DATA PROVIDED:
-=-=-

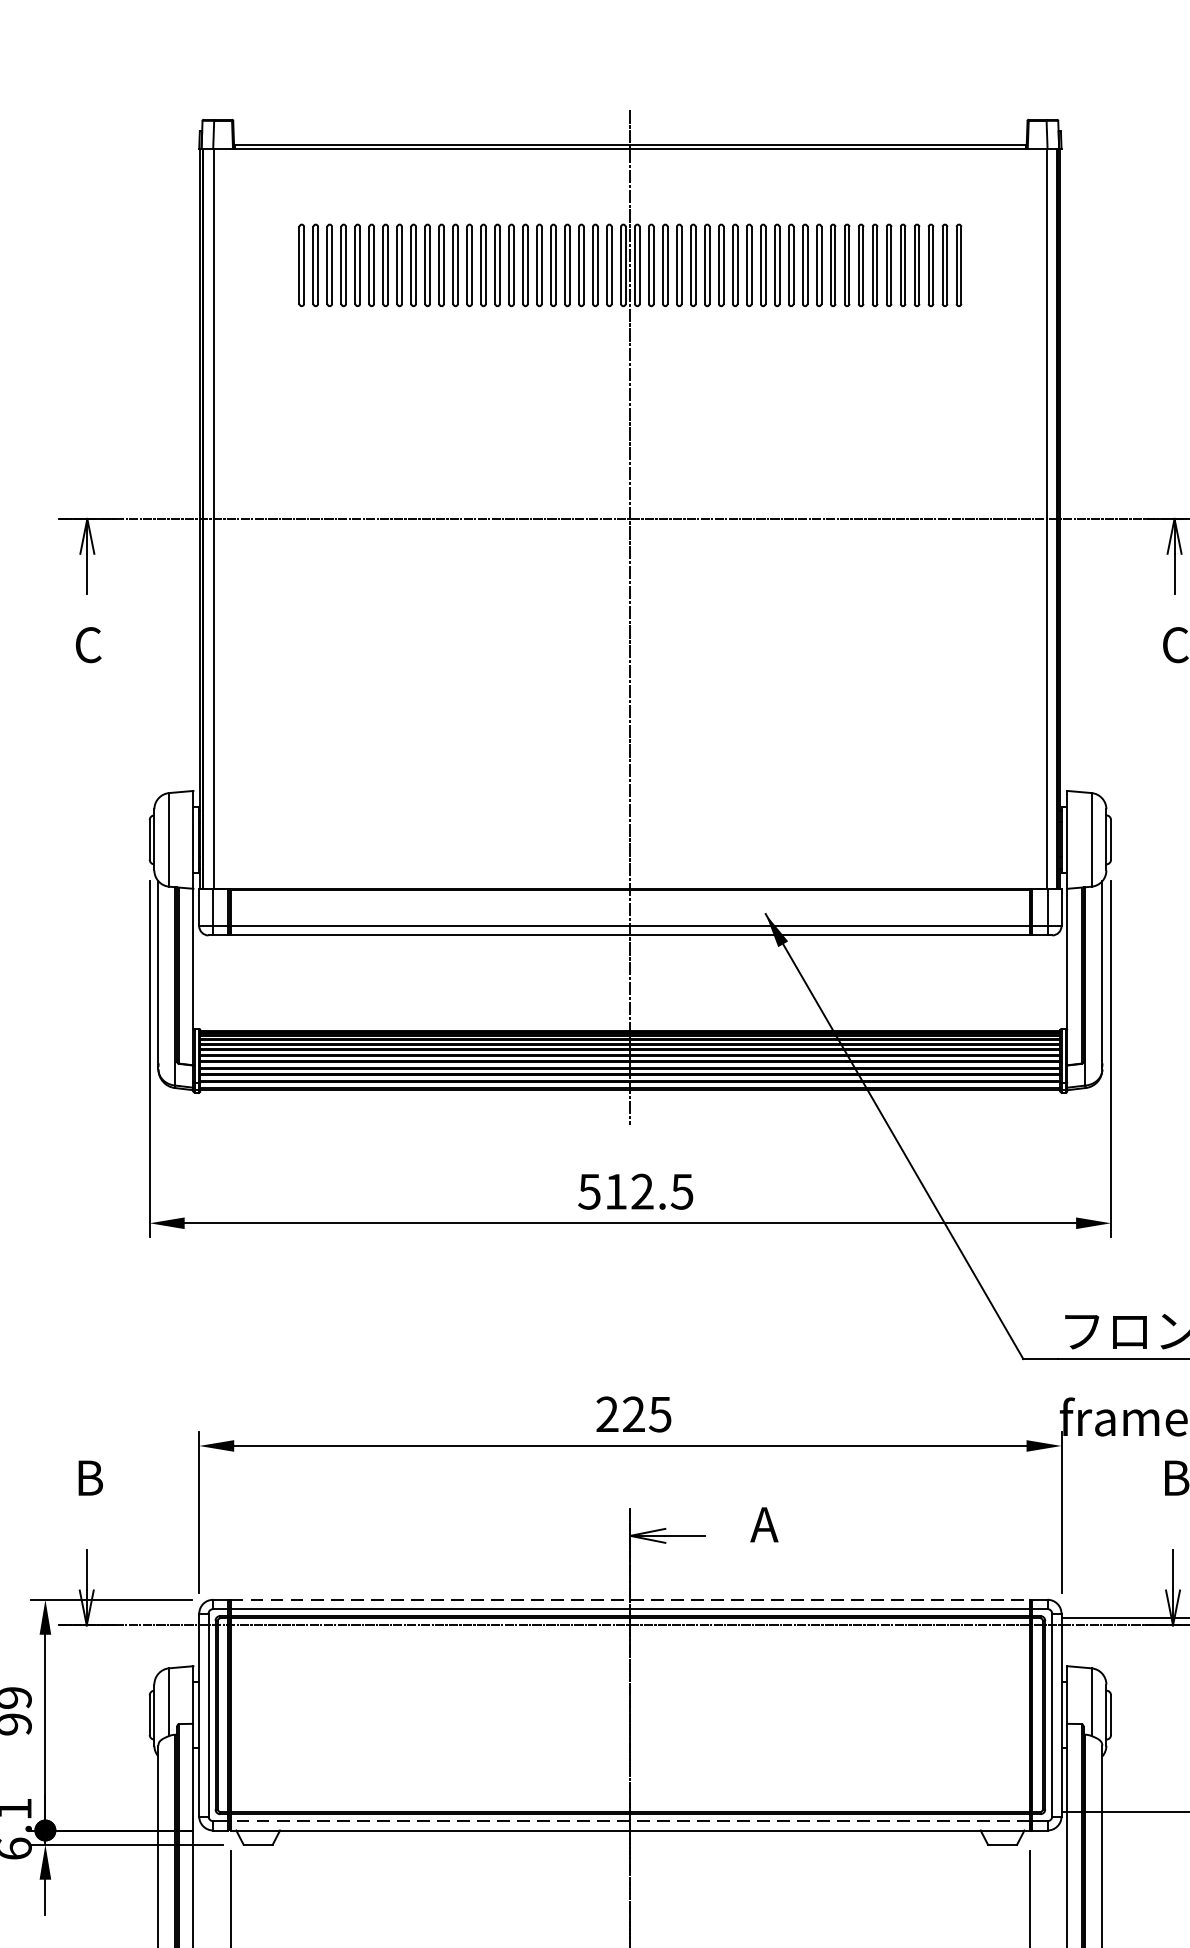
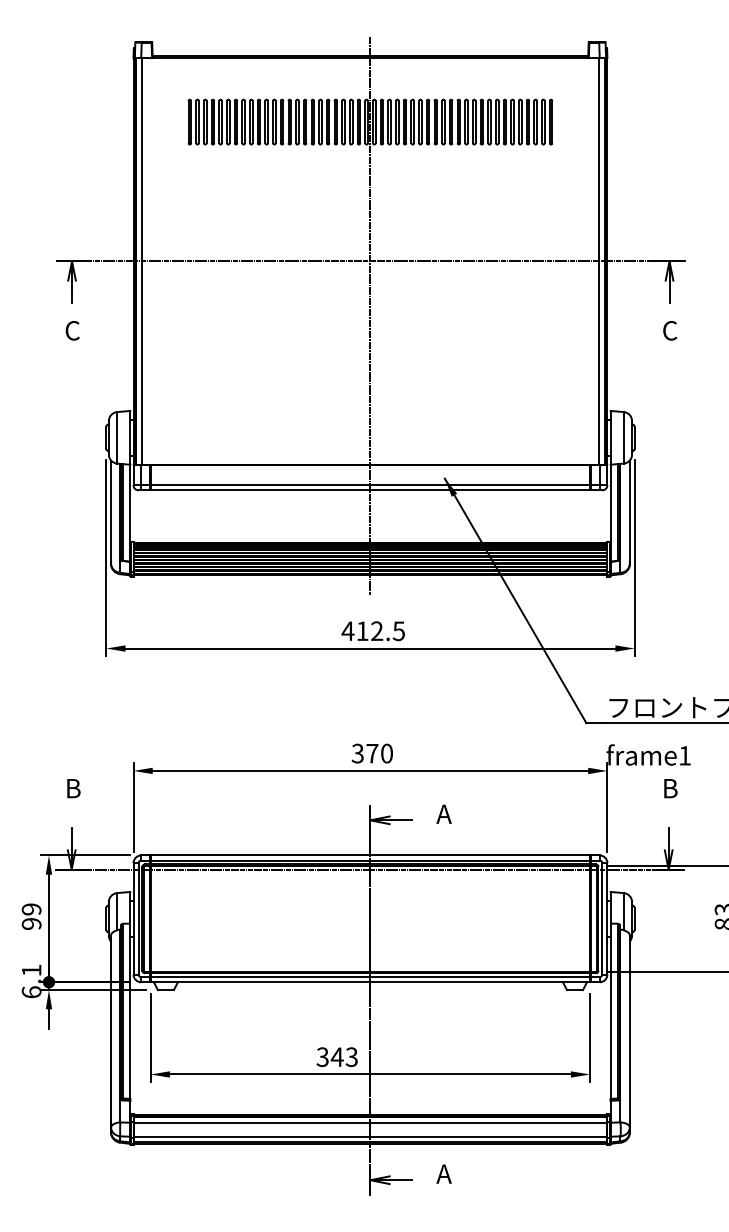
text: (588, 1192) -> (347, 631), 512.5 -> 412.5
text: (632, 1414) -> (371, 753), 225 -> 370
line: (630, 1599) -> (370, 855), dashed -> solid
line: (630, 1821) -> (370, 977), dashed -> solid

-=-=-

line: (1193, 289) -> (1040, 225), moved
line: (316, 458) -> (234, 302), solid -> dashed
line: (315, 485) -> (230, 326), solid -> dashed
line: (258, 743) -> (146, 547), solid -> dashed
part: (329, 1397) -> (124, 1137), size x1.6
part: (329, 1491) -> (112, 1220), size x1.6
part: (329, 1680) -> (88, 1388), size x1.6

-=-=-

PROBLEM DESCRIPTION: Copy the stretch of the records above that runs from the line with "line: (258, 743)" through the line with "part: (329, 1680) -> (88, 1388), size x1.6". Both end lines belong in the copy, and nothing else does.

OUTPUT FOR THIS TASK:
line: (258, 743) -> (146, 547), solid -> dashed
part: (329, 1397) -> (124, 1137), size x1.6
part: (329, 1491) -> (112, 1220), size x1.6
part: (329, 1680) -> (88, 1388), size x1.6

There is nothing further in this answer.